According to the chairman the transition holds the potential to revitalize the Kenyan economy and transform livelihoods.

“One notable aspect is the reduction of fossil fuel imports, which can significantly improve a nation’s balance of payments. Secondly a boda boda operator in Nakuru averagely makes Kshs 1,000 per day and spends Shs 600 on fuel. This means that 60 percent of our daily wages are gobbled by fuel,” observed Mr Ng’ang’a.

He hailed EVs as a step in the right direction of reducing operation costs of riders by over 80 percent adding that the rise of e-mobility is anticipated to stimulate innovation and create new job opportunities in areas such as battery manufacturing, charging infrastructure development, and software engineering.

Mr Ng’ang’a said that the draft policy should also identify the role played by the private sector and other government agencies to the economy in terms of transport, so as to bring on board all stakeholders for successful implementation.

He added that by addressing challenges and embracing opportunities, Kenya is poised to lead the way in sustainable transportation, setting an inspiring example for other countries.

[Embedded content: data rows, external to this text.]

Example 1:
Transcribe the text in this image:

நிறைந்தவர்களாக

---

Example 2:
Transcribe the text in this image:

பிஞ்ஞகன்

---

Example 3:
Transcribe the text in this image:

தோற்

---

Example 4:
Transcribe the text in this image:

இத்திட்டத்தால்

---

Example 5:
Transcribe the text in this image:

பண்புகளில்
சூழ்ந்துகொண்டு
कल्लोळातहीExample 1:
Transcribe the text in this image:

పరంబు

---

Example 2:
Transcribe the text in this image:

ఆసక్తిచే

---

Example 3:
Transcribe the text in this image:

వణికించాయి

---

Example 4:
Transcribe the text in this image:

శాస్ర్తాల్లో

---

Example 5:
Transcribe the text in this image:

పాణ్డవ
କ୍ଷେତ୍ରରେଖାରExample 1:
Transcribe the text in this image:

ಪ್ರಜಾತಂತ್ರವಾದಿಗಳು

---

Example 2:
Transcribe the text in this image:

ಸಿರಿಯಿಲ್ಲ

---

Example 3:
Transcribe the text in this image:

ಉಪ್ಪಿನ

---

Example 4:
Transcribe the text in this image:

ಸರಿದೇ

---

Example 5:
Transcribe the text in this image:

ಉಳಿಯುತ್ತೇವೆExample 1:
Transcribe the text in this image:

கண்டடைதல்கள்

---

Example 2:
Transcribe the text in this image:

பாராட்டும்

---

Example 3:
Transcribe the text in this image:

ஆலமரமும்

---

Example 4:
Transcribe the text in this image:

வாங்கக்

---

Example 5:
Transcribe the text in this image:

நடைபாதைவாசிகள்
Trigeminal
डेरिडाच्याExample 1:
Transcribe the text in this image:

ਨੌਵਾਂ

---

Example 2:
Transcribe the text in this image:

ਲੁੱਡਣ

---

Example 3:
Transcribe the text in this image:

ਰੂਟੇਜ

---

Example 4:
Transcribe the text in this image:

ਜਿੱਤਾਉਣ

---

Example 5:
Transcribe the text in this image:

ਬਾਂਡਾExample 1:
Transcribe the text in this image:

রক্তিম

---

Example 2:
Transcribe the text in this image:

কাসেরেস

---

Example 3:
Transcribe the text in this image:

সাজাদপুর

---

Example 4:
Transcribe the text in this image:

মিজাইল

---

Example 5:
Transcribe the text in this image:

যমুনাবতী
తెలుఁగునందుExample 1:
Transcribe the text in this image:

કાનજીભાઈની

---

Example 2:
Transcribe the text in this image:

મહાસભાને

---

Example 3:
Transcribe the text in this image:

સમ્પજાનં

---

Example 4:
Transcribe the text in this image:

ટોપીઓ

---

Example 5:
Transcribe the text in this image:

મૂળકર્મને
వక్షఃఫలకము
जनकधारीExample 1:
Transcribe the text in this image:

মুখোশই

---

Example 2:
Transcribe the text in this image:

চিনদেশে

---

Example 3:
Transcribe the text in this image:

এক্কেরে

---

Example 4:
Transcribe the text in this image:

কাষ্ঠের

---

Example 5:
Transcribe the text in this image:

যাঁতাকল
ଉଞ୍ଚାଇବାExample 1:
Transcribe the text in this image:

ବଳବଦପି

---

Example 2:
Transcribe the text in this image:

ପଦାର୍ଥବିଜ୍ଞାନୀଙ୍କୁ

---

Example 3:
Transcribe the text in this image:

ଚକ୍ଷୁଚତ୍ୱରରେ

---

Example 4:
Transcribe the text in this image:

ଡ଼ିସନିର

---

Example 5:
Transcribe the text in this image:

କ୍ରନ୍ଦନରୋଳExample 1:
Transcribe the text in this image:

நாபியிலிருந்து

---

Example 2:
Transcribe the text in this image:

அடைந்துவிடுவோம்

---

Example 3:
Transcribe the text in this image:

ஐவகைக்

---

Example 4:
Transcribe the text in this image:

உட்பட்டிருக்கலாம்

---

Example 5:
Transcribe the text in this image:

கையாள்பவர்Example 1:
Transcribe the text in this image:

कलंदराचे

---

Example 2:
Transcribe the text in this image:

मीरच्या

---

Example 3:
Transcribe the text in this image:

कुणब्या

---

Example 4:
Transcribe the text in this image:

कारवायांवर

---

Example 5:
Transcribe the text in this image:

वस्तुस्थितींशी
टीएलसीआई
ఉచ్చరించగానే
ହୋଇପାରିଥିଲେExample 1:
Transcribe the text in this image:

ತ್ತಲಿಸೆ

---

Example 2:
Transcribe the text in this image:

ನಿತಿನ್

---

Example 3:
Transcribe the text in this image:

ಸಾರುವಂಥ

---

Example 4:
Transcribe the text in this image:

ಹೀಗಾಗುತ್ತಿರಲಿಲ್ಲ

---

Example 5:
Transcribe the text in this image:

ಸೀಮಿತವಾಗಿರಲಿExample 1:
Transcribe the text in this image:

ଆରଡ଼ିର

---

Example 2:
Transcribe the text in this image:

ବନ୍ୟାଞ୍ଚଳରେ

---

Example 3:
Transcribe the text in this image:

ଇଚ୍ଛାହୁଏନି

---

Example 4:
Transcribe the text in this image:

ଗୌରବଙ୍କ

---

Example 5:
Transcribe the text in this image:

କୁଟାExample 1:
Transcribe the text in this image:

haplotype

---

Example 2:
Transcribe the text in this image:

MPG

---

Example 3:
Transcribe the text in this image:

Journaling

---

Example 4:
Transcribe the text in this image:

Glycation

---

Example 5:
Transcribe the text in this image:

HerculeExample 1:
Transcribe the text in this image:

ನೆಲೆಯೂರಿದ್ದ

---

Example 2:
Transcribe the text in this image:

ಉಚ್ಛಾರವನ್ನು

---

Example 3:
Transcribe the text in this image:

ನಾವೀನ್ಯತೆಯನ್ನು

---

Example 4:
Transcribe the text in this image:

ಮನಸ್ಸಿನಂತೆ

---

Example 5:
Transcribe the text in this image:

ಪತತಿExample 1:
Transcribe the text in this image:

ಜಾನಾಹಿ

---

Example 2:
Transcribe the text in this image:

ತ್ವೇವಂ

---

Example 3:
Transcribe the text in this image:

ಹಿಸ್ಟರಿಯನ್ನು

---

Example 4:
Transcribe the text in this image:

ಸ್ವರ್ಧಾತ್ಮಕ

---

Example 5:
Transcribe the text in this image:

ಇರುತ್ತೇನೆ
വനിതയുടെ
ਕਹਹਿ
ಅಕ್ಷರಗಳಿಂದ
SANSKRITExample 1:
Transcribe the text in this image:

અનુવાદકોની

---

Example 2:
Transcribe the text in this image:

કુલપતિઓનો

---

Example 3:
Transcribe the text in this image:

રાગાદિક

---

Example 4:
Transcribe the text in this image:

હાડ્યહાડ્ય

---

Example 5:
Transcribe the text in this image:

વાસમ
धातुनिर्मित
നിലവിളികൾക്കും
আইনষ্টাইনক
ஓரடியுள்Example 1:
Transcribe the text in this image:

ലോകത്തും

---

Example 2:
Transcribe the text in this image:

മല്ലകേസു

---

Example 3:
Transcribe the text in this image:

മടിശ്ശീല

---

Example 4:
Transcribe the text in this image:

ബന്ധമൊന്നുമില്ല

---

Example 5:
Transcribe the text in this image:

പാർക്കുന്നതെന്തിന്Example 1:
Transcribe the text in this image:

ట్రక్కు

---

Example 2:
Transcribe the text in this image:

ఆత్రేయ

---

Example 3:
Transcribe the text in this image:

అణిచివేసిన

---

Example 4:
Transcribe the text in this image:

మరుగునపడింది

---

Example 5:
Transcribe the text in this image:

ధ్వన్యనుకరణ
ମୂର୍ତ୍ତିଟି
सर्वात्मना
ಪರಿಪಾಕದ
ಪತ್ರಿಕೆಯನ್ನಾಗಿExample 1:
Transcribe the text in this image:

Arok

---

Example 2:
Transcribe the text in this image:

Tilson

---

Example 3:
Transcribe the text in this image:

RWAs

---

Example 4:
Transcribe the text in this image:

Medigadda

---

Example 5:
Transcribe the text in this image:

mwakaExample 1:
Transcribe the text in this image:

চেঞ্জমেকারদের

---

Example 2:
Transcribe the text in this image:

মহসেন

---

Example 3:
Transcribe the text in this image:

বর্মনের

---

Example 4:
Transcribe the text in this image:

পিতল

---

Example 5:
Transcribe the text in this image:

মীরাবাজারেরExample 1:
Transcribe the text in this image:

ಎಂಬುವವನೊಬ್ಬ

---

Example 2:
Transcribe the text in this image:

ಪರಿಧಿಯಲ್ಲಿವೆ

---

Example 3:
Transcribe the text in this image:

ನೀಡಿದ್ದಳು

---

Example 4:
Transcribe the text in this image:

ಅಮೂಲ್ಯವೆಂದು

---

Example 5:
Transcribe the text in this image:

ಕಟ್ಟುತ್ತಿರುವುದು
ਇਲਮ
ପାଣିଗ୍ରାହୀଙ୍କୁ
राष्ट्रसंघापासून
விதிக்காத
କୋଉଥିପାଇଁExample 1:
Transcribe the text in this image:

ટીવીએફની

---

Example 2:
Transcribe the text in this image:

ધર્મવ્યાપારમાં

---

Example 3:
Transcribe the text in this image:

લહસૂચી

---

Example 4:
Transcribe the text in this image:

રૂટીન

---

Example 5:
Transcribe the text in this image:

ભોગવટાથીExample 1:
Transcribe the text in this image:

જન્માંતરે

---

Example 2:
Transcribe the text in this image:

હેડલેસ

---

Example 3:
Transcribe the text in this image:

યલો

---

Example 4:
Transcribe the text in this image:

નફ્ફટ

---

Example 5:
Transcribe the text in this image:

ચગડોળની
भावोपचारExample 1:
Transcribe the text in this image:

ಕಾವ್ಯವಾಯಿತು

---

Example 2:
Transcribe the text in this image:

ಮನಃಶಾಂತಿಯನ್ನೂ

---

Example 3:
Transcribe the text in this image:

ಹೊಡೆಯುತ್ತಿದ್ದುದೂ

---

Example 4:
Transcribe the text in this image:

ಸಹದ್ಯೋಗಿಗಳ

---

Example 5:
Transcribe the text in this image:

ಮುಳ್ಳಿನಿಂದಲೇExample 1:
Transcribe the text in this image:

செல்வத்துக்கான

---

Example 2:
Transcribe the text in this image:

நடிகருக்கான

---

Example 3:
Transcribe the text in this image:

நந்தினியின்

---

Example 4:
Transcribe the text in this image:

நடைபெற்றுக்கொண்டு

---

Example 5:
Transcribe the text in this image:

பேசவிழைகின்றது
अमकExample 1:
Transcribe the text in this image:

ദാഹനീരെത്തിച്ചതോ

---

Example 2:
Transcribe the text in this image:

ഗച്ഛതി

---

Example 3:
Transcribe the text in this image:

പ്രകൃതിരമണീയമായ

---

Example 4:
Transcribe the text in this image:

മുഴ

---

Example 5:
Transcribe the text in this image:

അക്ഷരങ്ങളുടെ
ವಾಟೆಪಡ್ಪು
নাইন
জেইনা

Kenyatta Avenue Boda-Boda Union’s spokesman Mr Francis Kariuki observed that considering that Boda Boda business is one of Kenya’s mainstays, there is a massive market for e-bikes.

He said their main attraction is their affordability to maintain which is why existing local makers must be fully supported.

Mr Kariuki urged boda boda operators to go electric to reduce their carbon footprint.

He observed that maintenance of EVs is relatively cheap, as they would only require charging as compared to other vehicles, hence enabling people to save on fuel.

He acknowledged that Nakuru has one charging point but said that the county government needs to encourage investors to set up charging points through incentives like tax rebates and setting aside of road reserves for setting up charging points along the roads.

Mr Kariuki advised the two levels of government to devise ways of reducing the prices of EVs, like through exemption of VAT on spare parts and tax rebates.